Nadia menambahkan bahwa berbagai kebijakan pembangunan sektoral harus dibuat selaras dengan Updated NDC dan Agenda Indonesia FOLU 2030. Berbagai kebijakan selaras NDC yang dapat diambil pemerintah antara lain menghentikan ekspansi perkebunan sawit ke hutan alam dan lahan gambut dan meninjau ulang izin-izin perkebunan sawit yang masih memiliki hutan alam.
“Peningkatan produktivitas kelapa sawit dan pemberdayaan petani kecil harus menjadi fokus pemerintah, bukan lagi ekspansi perkebunan. Dalam konteks ini, memperpanjang kebijakan moratorium sawit adalah langkah penting dalam mencapai Updated NDC dan Agenda Indonesia FOLU 2030,” katanya.
Selain itu, pemerintah juga perlu meninjau kembali program Food Estate yang dalam proses perencanaannya mencakup banyak area berhutan alam dan gambut.
“Ada sekitar 1,5 juta hektare hutan alam tercakup dalam Area of Interest (AoI) Food Estate di 4 Provinsi dengan estimasi nilai kayu lebih dari 200 triliun rupiah. Jika hutan alam dibuka, kebijakan ini akan bertentangan dengan pencapaian komitmen iklim dan ketahanan pangan di masa depan,” tukasnya.

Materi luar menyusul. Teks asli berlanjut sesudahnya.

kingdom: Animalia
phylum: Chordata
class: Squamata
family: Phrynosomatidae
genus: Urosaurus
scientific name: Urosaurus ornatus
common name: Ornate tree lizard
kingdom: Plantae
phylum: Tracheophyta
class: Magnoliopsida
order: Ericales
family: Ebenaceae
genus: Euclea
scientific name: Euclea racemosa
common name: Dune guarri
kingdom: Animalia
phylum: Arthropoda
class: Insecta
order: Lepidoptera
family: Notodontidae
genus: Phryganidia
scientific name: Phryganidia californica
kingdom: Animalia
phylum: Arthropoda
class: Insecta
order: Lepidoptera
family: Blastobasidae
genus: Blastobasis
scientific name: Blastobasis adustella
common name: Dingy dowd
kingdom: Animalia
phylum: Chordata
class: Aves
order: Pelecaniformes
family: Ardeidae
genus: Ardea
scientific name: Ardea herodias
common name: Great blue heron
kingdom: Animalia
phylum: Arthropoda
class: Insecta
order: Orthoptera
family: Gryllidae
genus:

Program Officer Hutan dan Iklim Yayasan Madani Berkelanjutan, Yosi Amalia menambahkan pentingnya memperluas dan mempercepat realisasi restorasi gambut di periode 2021-2024 untuk meminimalkan kebakaran hutan dan lahan. Tidak hanya yang berada di bawah wewenang Badan Restorasi Gambut dan Mangrove atau BRGM (di luar konsesi), tapi juga restorasi gambut di dalam konsesi perusahaan.
“Sangat penting untuk memastikan tidak ada lagi pembukaan dan pengeringan gambut oleh izin dan konsesi, termasuk untuk Proyek Strategis Nasional seperti Food Estate dan Energi,” ujar Yosi Amelia, Program Officer Hutan dan Iklim Yayasan Madani Berkelanjutan.
Kebijakan selaras NDC lain yang penting adalah mempercepat realisasi perhutanan sosial dan pengakuan hak-hak masyarakat adat beserta wilayah dan hutan adat, yang diintegrasikan dengan aksi-aksi penurunan emisi GRK dan peningkatan ketahanan masyarakat terhadap dampak perubahan iklim di tingkat tapak.
BACA JUGA: Sanggupkah Indonesia Turunkan Emisi Global dengan Komitmen NDC?
Pendanaan lingkungan hidup dari Badan Pengelola Dana Lingkungan Hidup (BPDLH) yang dibentuk Oktober 2019 lalu seyogyanya difokuskan untuk memperkuat hak dan kesejahteraan masyarakat.
Menurut M. Arief Virgy, Junior Program Officer Biofuel Yayasan Madani Berkelanjutan, bagaimana memastikan kebijakan bahan bakar nabati (biofuel) sebagai bagian dari bauran energi (energy mix) termasuk biodiesel, agar tidak meningkatkan deforestasi, degradasi, dan kebakaran melalui perencanaan penggunaan lahan yang terintegrasi, memasang safeguards yang kuat bagi pengembangan biofuel untuk tidak membuka hutan alam dan lahan gambut.
“Dan yang terpenting adalah pemanfaatan feedstock biofuel yang tidak menimbulkan persaingan dengan pangan dan pakan, misalnya dari sampah/limbah,” kata M. Arief Virgy.
Transformasi sistem energi dan penggunaan lahan harus dimulai dari sekarang untuk mencapai visi Net Zero Emission lebih cepat, tidak bisa menunggu setelah 2030 untuk mengurangi emisi secara drastis.
“Hal ini harus dimulai dengan menyelaraskan kebijakan-kebijakan pembangunan sektoral pemerintah dengan komitmen iklim yang telah ditetapkan,” tutupnya.(*)
Berita ini telah dirilis di Riau Editor.